=== Directions for this task ===
Count the lines in the data below that contain the string "mmHg". Give only the number.

------ Given data ------

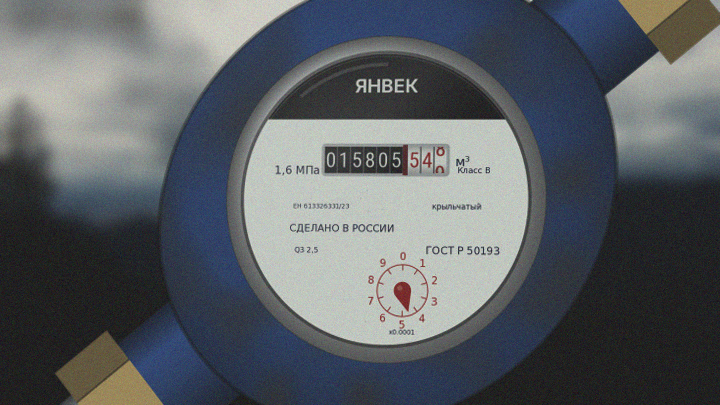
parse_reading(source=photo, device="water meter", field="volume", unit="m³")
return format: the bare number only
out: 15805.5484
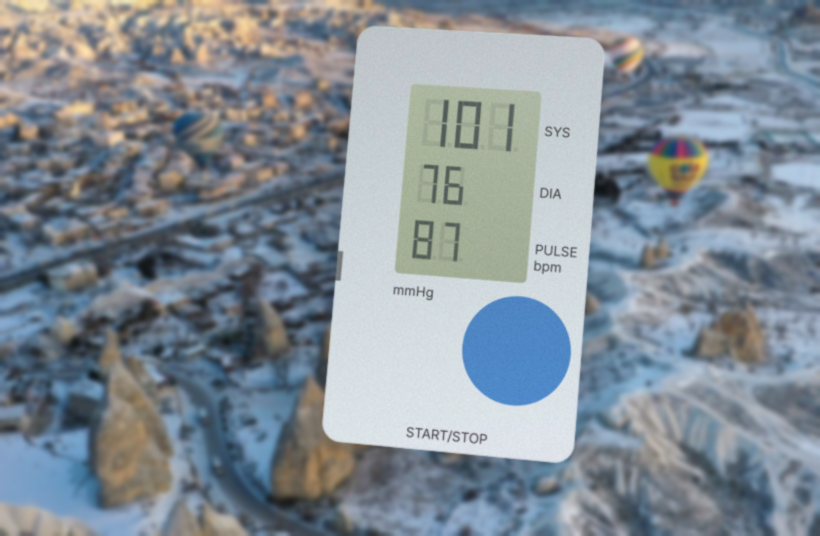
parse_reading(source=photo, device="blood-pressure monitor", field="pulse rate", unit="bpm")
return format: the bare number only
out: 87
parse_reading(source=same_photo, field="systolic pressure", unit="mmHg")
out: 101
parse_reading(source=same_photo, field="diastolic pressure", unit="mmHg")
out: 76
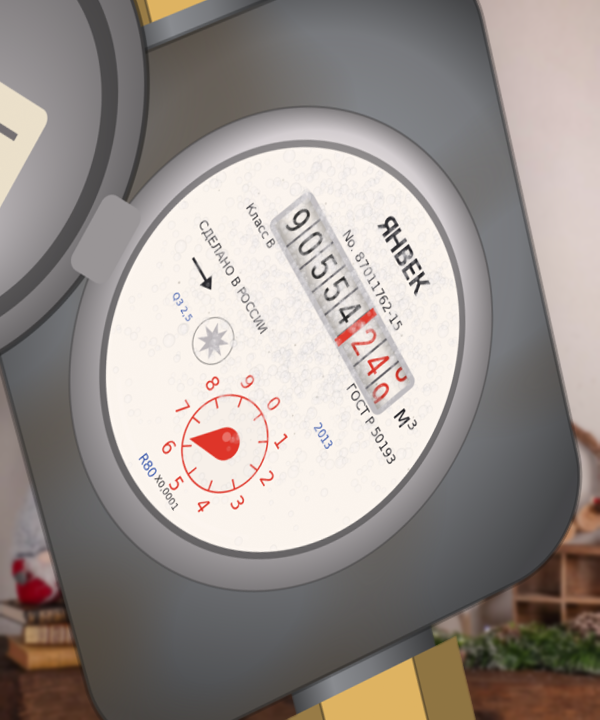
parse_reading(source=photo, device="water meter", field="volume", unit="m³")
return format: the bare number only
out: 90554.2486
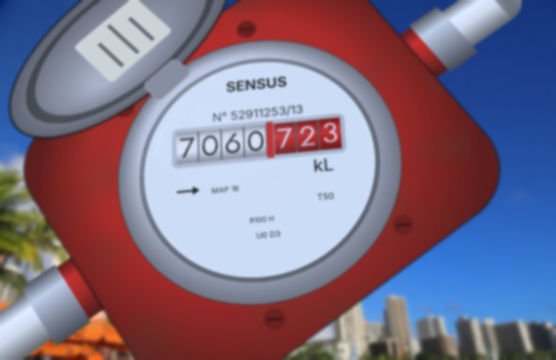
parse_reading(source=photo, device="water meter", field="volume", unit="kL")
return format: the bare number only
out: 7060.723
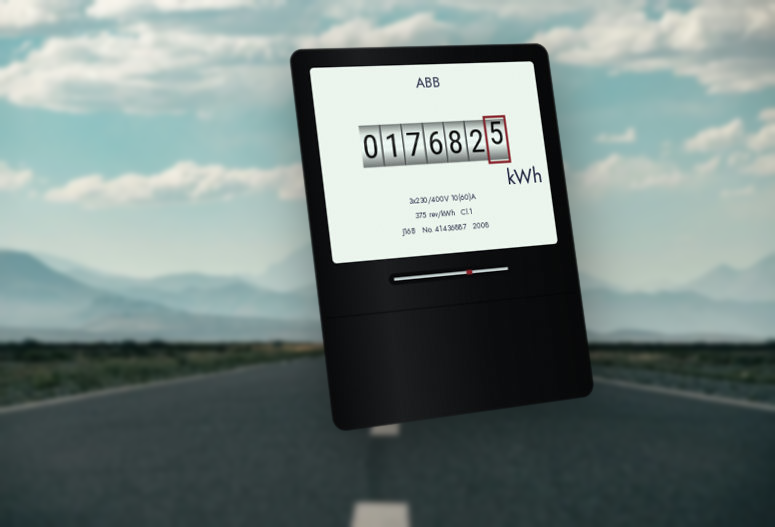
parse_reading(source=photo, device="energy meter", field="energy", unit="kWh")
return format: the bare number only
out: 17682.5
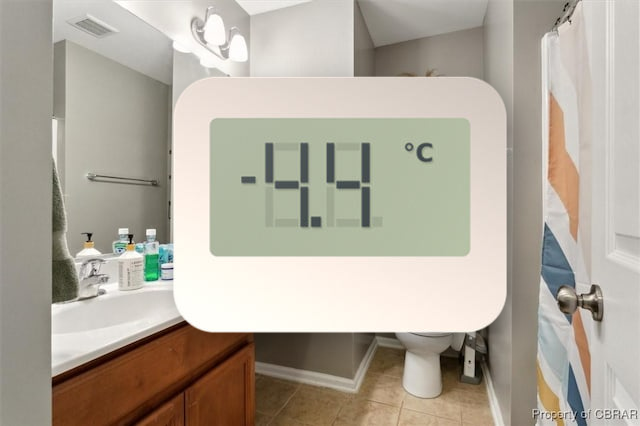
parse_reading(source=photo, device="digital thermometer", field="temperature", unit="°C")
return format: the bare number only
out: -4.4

------
------ Given data ------

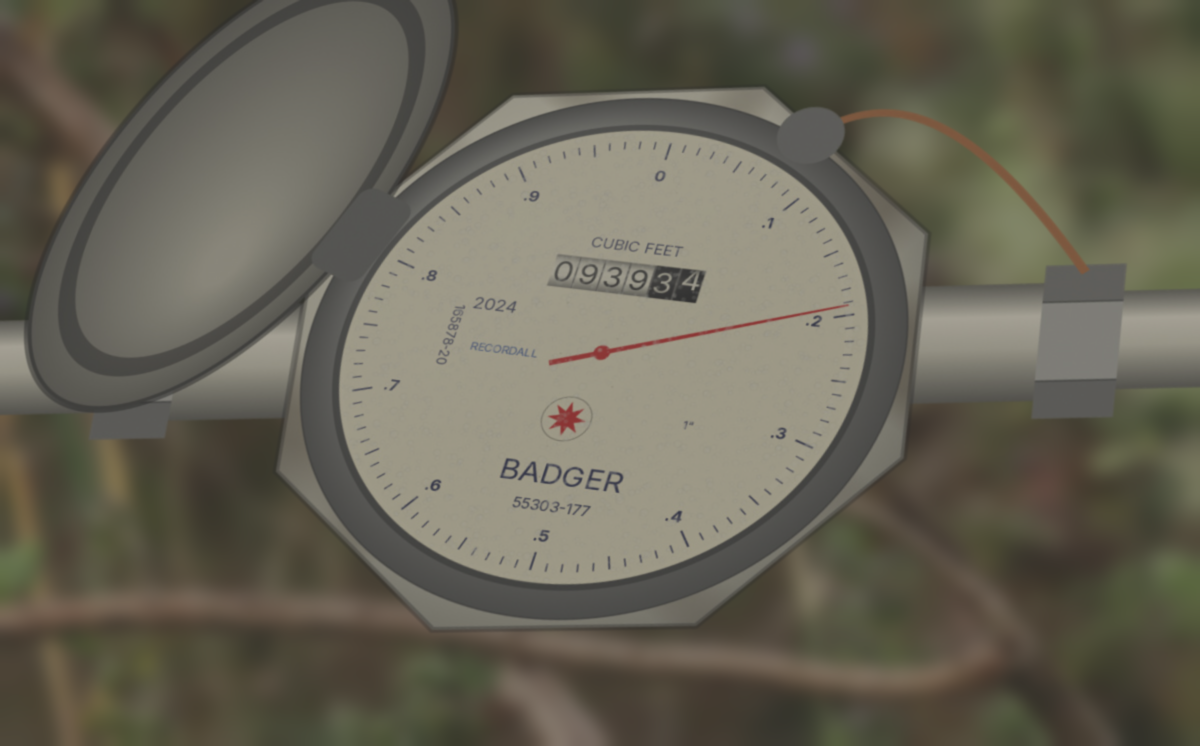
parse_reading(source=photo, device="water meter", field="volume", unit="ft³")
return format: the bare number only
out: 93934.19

------
------ Given data ------

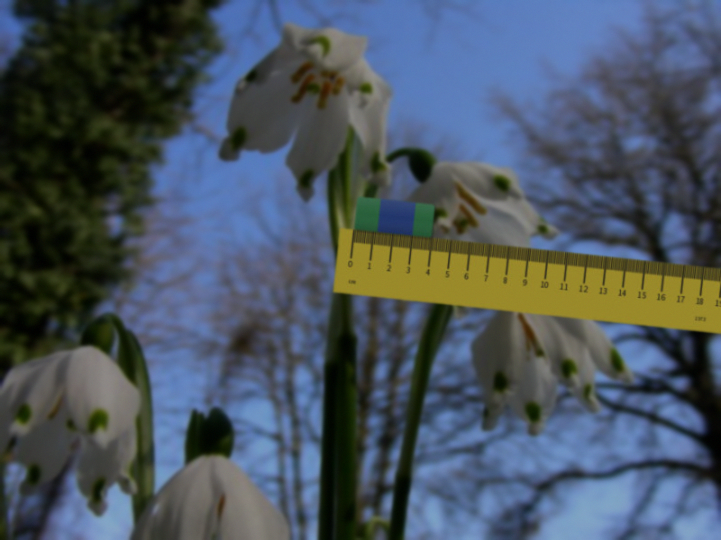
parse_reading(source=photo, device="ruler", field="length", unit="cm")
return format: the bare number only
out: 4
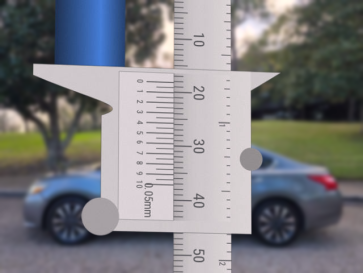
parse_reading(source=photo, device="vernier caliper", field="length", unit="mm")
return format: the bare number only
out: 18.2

------

=== Response to the task ===
2